Would I sacrifice a Van Gogh to save a human life? You bet. But that’s because there is huge dignity in human lives, which can produce timeless treasures like a Van Gogh painting. But that isn’t the situation here.

Would I sacrifice a Van Gogh to make a point about energy policy? No, because the latter is mundane human activity, and the former is sublime human activity. And when the speech the vandals make talks about the high cost of energy, which is entirely due to their efforts to bring in Net Zero, then it’s sheer hypocrisy… and such wanton subhuman folly might be considered a reason to suspend, temporarily, one’s views on the sanctity of human life.

35
0
huxleypiggles
huxleypiggles
1 year ago
Reply to  Jon Garvey

Very well argued. I particularly enjoyed the final sentence.

9
0
huxleypiggles
huxleypiggles
1 year ago
Reply to  RW

It’s “maths.”

8
-1
Richard Austin
Richard Austin
1 year ago
Reply to  RW

Down vote for a Chalk / Cheese argument that is barely worth the comparison. I get the sentiment but you miss the point: they are largely posh and rich, not for them painting the door of the local takeaway.
You say to the average kid “What do think of Da Vinci?” they’d reply “I don’t watch football” or “Who does he play for?”.

Last edited 1 year ago by Richard Austin
12
0
RW
RW
1 year ago
Reply to  Richard Austin

I have no idea what that’s supposed to mean in the context of my posting (or what a chalk/ cheese argument is, FWIW). The life of this guy isn’t worth anything to anyone but himself and if he would get hit by a combine harvester suddenly falling from the sky tomorrow, barely anyone would notice and those few who did would soon turn their attention to something else. The one thing which sets us apart from other animals is that we have history and a heritage and care deeply about both. That he apparently believes his (mock-)paranoia about the weather in 50 years is more important than that marks him as pretty much nothing more than particularly obnoxious kind of monkey.
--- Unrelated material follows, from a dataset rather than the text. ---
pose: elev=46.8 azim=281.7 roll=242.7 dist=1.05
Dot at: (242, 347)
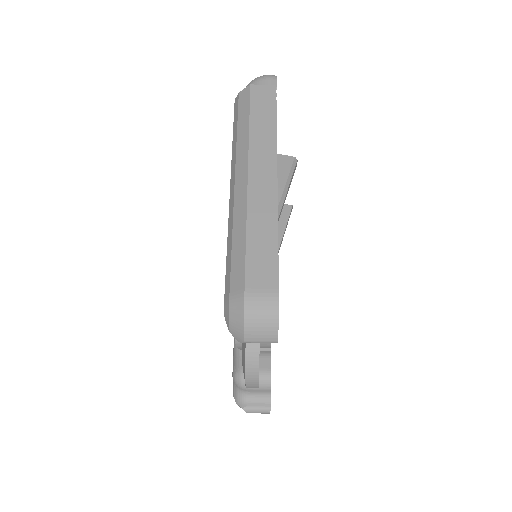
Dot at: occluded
And a sanctimonious monkey on top of that, as none of these families who can’t even affort to heat a tin of soup will be any better off because of his activities.
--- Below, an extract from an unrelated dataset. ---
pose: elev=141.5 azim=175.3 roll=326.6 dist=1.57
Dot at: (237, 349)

Last edited 1 year ago by RW
10
0
Dinger64
Dinger64
1 year ago

“If only the protestors would take their hammers, chisels and glue to the exhibits at the Tate Modern”

in which case you be able to tell if some of those exhibits had been vandalised!

13
0
Richard Austin
Richard Austin
1 year ago
Reply to  Dinger64

I went there once, when it had the wobbly bridge (sadly it didn’t wobble that day), and the only exhibit I liked was a light switch projected onto a wall. I have to admit though, the floor was nice and the walls were a nice shade.

Last edited 1 year ago by Richard Austin
7
0
huxleypiggles
huxleypiggles
1 year ago

A partial cure would be to leave those favouring the glue protest exactly where they are. A couple of days without food or water and soiled clothing should serve as a reasonable warning to future volunteers.

51
0
thebookishtoad
thebookishtoad
1 year ago

If someone glues themselves to an object in a publicly accessible place, eg to a picture frame in an art gallery, then we should just leave them there. They can become part of the evolution of that piece of art. I can hear their proud middle class parents exclaiming “how wonderful darling”. Take away their backpack that’s sitting on the ground next to them, put a dog bowl of water on the floor with a few straws, then sit back and enjoy the theatre. Oh, and make sure that everyone who visits the gallery has a good laugh at these infantile slacktivists. Because this is performative BS. These clowns can’t last more than five minutes without their vegan snacks, Camelbak water bottle etc. They’ll soon get bored, tired of being laughed at, sitting in their own excrement, and beg to be released from their self-imposed prison.